Today I give thanks for... traditions. As a member of a many-generation Canadian family, we tend not to consider our holidays to be infused with any kind of grand, cultural traditions. Instead, ours are just run-of-the-mill, nothing extraordinary, meat-and-potatoes kind of holidays.
But, to a certain extent, those meat-and-potatoes are our traditions. Any of our family holidays - Easter, Thanksgiving, Christmas... even random visits home - are accompanied by huge meals prepared by Mom and eaten around an increasingly large kitchen table (not even a dining room table but just a run-of-the-mill, nothing extraordinary, meat and potatoes kind of table). And around this tradition of gathering for a meal, millions of little tiny traditions abound....
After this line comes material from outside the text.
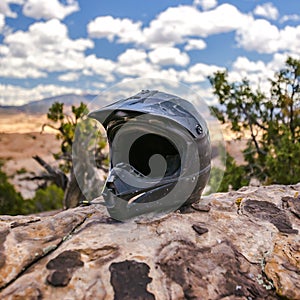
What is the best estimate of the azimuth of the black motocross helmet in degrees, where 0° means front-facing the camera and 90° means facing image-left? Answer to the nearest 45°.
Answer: approximately 45°
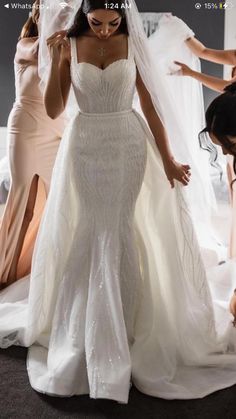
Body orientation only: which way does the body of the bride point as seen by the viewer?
toward the camera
My brother eats most of the mashed potatoes;
There's always a pickle dish with gherkins and pickled onions (most of which get eaten when by whomever is setting the table);
My nephew bypasses the turkey for a plate of buns and butter and peas;
There must - there must - be broccoli casserole;
Wine or punch is served in tiny red goblets;
And pie is the must-have dessert - apple for most of us; peach for my brother-in-law.
There are more. Perhaps they are more idiosyncracies than they are traditions but, nonetheless they are celebrated and appreciated and embraced.
This year will be the second year that my sister and I plus our husbands are in Ontario, while the rest of the family celebrates Thanksgiving in Saskatchewan. But this year, just like last year, we will be joined with our family in our traditions. There will be a turkey, served with gherkins and pickled onions. We will cook less potatoes, because my brother isn't sitting at our table to eat them. I am making - I must make - the broccoli casserole. And there will be pie for dessert (just apple).
We will sit around a run-of-the-mill, nothing extradordinary kitchen table. We will eat our meat and potatoes. And we will celebrate family. And traditions. And we will give thanks.